▶ [RECORDS FOR THIS EXERCISE]:
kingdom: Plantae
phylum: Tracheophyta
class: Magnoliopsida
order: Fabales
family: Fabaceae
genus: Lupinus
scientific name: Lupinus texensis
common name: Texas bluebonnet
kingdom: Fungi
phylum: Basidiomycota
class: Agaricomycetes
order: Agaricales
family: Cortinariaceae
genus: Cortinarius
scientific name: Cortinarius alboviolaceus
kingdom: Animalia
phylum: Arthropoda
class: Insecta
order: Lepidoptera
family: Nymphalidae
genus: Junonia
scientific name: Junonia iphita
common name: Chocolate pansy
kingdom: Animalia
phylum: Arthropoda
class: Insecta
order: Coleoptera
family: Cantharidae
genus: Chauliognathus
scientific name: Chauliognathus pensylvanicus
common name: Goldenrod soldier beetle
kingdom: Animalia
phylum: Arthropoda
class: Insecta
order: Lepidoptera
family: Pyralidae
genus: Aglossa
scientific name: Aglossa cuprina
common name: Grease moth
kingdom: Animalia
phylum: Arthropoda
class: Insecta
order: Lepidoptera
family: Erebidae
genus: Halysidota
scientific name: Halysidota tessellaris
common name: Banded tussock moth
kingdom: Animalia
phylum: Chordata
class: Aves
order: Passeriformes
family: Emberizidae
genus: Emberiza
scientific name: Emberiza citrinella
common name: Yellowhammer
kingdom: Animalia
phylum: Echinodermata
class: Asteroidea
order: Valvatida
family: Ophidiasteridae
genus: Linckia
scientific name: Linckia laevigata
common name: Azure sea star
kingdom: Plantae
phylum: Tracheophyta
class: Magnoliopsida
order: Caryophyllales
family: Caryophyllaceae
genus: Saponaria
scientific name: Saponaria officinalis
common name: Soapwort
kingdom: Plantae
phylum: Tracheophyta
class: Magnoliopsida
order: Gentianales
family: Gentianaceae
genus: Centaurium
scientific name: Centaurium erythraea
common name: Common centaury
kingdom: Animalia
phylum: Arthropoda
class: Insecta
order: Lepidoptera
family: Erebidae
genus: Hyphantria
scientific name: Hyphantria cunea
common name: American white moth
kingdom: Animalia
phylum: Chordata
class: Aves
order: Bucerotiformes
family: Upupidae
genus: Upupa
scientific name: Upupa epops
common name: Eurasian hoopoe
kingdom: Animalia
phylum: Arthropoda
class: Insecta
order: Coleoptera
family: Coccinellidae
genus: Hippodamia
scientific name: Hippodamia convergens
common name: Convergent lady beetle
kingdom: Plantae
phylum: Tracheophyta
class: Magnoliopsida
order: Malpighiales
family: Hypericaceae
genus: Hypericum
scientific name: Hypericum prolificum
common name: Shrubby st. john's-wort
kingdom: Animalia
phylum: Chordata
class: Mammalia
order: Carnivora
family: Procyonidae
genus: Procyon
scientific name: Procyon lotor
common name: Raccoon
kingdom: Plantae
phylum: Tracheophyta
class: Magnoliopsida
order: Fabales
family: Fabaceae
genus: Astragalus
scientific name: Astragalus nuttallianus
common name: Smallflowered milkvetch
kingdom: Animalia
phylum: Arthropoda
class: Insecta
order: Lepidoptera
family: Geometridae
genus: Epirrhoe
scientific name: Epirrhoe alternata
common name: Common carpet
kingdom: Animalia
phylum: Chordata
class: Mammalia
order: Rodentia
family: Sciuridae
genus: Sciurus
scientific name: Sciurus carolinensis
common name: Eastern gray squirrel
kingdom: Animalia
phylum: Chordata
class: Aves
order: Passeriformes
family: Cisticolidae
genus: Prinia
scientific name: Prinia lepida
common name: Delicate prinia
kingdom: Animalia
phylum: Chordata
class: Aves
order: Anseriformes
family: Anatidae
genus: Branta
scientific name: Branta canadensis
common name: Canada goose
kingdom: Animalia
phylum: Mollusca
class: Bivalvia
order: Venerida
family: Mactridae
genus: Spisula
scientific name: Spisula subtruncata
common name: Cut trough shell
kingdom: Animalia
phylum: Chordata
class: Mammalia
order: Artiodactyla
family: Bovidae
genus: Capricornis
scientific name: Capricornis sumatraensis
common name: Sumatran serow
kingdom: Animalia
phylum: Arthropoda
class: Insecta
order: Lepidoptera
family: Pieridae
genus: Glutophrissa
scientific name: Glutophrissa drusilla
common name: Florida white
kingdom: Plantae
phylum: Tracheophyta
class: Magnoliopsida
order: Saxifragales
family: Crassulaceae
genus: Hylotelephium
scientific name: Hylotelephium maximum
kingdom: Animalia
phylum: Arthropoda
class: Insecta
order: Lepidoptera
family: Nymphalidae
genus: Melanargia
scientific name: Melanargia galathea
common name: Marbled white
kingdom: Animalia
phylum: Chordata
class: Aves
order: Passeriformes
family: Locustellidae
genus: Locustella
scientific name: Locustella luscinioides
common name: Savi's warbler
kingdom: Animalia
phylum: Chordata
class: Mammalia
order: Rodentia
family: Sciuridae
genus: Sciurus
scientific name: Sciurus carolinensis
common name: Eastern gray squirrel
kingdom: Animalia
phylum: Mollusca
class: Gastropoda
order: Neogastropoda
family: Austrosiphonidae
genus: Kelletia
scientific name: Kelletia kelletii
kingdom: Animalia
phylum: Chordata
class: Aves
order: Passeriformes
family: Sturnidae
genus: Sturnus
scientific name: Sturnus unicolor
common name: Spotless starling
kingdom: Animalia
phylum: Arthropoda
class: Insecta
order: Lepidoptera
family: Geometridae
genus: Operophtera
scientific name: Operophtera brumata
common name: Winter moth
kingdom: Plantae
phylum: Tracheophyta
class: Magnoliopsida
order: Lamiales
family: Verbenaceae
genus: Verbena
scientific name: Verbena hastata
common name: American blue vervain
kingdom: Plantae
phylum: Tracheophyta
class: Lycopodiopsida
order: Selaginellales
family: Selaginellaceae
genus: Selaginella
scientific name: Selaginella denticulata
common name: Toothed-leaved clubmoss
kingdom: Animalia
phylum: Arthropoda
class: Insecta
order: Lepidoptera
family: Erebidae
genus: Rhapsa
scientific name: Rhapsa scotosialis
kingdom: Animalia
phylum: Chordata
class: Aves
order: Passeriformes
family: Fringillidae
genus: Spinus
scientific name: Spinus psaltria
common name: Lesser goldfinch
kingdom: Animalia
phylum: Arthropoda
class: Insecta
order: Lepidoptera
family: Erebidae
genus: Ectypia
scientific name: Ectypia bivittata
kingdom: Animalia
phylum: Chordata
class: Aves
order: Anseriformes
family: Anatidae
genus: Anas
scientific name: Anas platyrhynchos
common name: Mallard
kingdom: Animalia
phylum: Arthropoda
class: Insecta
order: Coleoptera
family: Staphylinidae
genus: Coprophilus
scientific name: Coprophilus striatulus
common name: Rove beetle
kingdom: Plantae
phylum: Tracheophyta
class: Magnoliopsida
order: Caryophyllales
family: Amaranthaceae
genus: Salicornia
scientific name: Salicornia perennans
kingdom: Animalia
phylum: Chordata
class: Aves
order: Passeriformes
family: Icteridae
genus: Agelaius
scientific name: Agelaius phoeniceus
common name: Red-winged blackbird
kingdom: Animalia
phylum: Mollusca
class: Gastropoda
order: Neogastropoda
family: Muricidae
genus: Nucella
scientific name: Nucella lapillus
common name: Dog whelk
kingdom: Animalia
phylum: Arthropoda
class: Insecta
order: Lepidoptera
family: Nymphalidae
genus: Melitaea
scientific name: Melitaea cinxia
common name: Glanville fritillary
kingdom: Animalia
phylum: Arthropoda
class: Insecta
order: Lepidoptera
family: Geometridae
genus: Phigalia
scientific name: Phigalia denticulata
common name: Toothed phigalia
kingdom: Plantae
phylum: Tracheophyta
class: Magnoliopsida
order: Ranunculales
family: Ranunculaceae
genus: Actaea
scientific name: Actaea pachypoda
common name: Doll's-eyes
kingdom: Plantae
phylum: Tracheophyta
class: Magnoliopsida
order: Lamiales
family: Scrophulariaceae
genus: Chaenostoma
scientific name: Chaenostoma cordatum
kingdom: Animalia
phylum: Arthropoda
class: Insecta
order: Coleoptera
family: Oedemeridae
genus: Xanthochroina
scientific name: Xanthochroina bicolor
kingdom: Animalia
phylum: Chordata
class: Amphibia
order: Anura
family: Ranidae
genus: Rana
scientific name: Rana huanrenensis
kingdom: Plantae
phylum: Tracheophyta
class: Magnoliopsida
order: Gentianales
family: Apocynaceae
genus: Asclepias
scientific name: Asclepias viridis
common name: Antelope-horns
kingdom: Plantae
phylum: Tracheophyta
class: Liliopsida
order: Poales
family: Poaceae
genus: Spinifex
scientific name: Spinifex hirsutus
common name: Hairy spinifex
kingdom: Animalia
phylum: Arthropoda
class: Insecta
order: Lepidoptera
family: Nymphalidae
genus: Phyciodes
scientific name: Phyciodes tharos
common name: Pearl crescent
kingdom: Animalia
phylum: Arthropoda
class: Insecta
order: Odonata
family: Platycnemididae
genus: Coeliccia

▶ [WHAT IS BEING ASKED]:
Copy the lines of the material from the line with "genus: Halysidota" to the line with "phylum: Echinodermata", including both of those lines.

▶ [COMPLETE OUTPUT]:
genus: Halysidota
scientific name: Halysidota tessellaris
common name: Banded tussock moth
kingdom: Animalia
phylum: Chordata
class: Aves
order: Passeriformes
family: Emberizidae
genus: Emberiza
scientific name: Emberiza citrinella
common name: Yellowhammer
kingdom: Animalia
phylum: Echinodermata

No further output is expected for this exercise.